Work item. Copy out the data exactly, leaving the pictures behind.

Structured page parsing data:
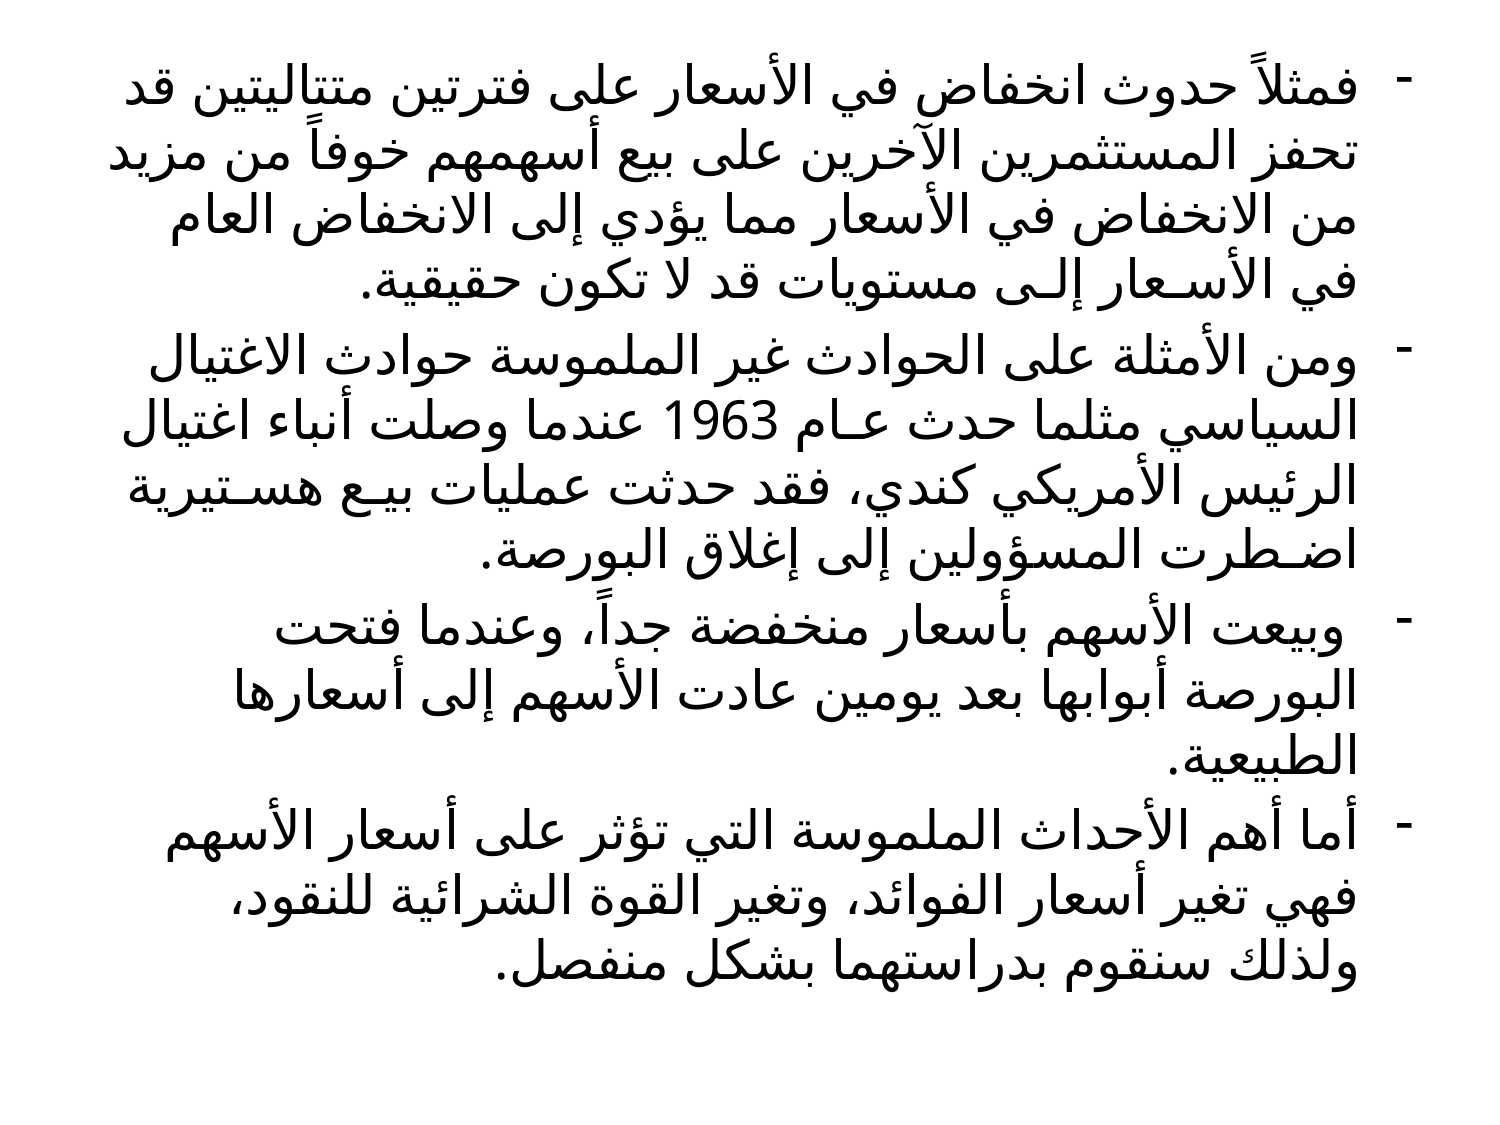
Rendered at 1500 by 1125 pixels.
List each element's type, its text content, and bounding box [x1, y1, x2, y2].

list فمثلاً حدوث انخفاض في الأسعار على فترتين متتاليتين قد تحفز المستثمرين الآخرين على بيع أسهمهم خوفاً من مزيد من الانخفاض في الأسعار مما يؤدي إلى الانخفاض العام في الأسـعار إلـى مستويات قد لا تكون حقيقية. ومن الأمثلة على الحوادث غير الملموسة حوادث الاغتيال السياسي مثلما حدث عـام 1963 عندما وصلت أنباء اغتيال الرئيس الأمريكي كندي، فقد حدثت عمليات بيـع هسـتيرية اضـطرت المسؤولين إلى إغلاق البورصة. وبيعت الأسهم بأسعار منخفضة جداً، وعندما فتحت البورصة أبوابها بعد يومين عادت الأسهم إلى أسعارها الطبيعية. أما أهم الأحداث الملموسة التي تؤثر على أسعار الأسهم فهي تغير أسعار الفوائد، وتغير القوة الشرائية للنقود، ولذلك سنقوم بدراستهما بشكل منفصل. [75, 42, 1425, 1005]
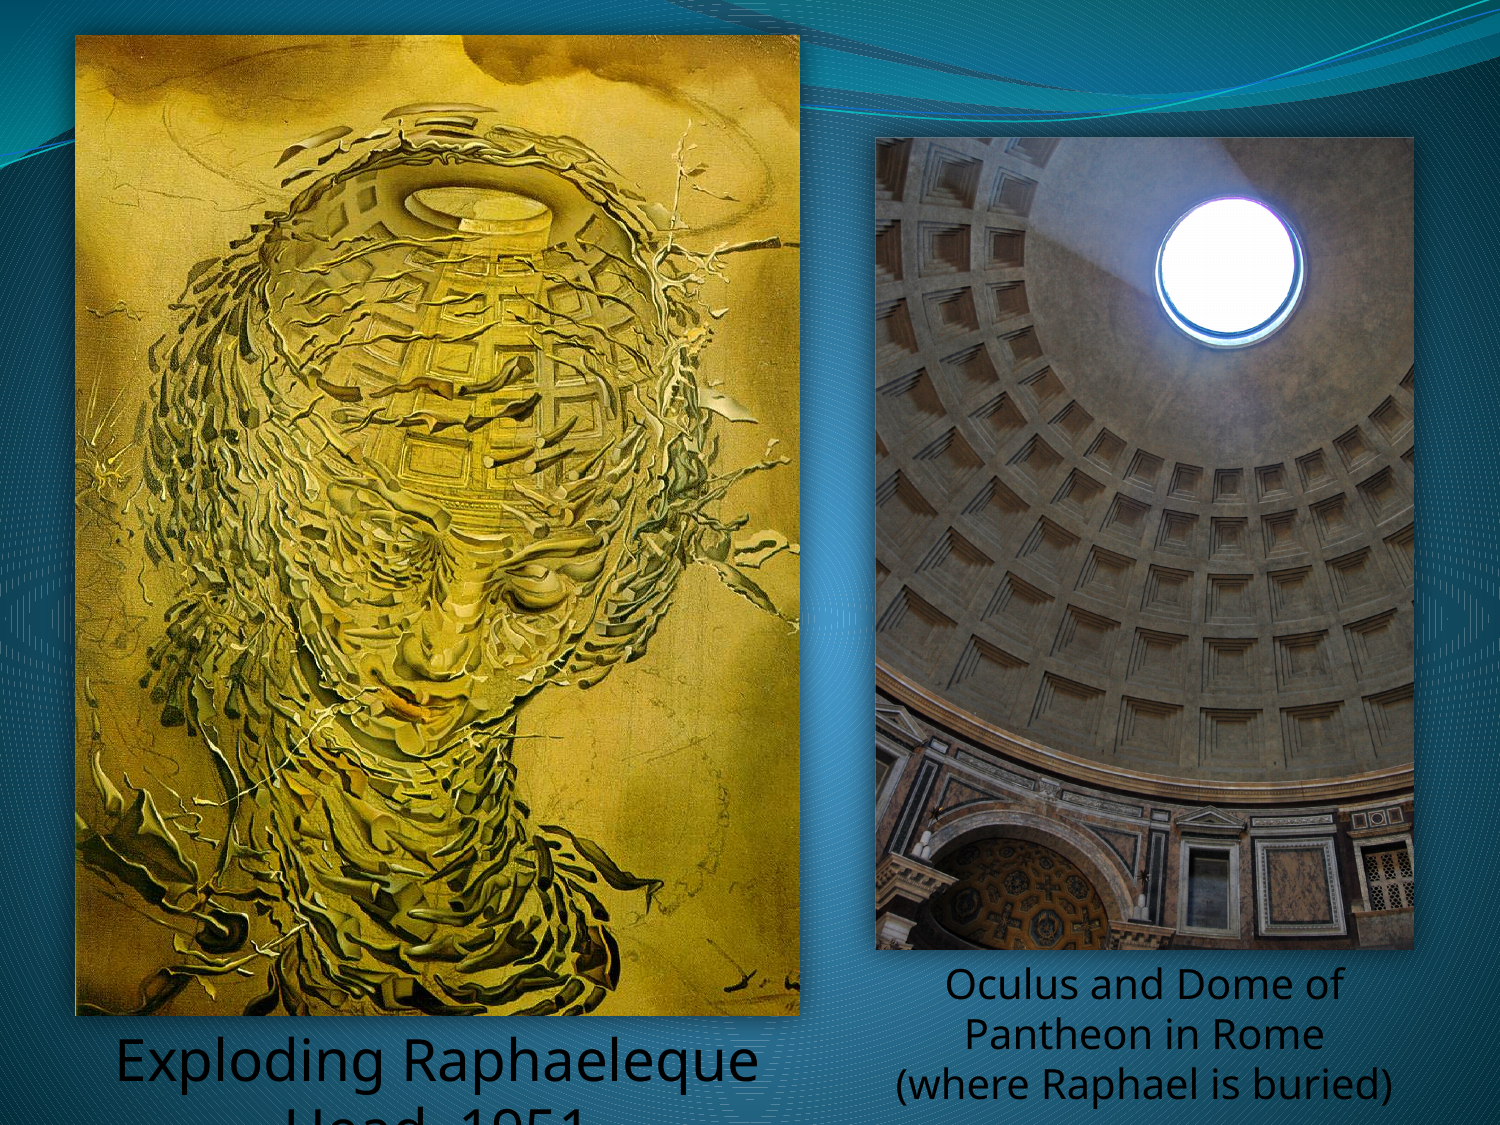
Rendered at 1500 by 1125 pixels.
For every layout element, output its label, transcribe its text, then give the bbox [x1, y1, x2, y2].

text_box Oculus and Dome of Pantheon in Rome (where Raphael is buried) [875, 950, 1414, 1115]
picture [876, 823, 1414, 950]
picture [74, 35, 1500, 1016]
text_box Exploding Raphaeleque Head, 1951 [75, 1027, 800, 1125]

Solved exercise.
Rendered at 1500 by 1125 pixels.
List each element's type, its text content, and bounding box [x1, y1, x2, y2].

list فمثلاً حدوث انخفاض في الأسعار على فترتين متتاليتين قد تحفز المستثمرين الآخرين على بيع أسهمهم خوفاً من مزيد من الانخفاض في الأسعار مما يؤدي إلى الانخفاض العام في الأسـعار إلـى مستويات قد لا تكون حقيقية. ومن الأمثلة على الحوادث غير الملموسة حوادث الاغتيال السياسي مثلما حدث عـام 1963 عندما وصلت أنباء اغتيال الرئيس الأمريكي كندي، فقد حدثت عمليات بيـع هسـتيرية اضـطرت المسؤولين إلى إغلاق البورصة. وبيعت الأسهم بأسعار منخفضة جداً، وعندما فتحت البورصة أبوابها بعد يومين عادت الأسهم إلى أسعارها الطبيعية. أما أهم الأحداث الملموسة التي تؤثر على أسعار الأسهم فهي تغير أسعار الفوائد، وتغير القوة الشرائية للنقود، ولذلك سنقوم بدراستهما بشكل منفصل. [75, 42, 1425, 1005]
Rendered at 1500 by 1125 pixels.
For every layout element, output its label, transcribe its text, then give the bbox [x1, y1, x2, y2].

text_box Oculus and Dome of Pantheon in Rome (where Raphael is buried) [875, 950, 1414, 1115]
picture [876, 823, 1414, 950]
picture [74, 35, 1500, 1016]
text_box Exploding Raphaeleque Head, 1951 [75, 1027, 800, 1125]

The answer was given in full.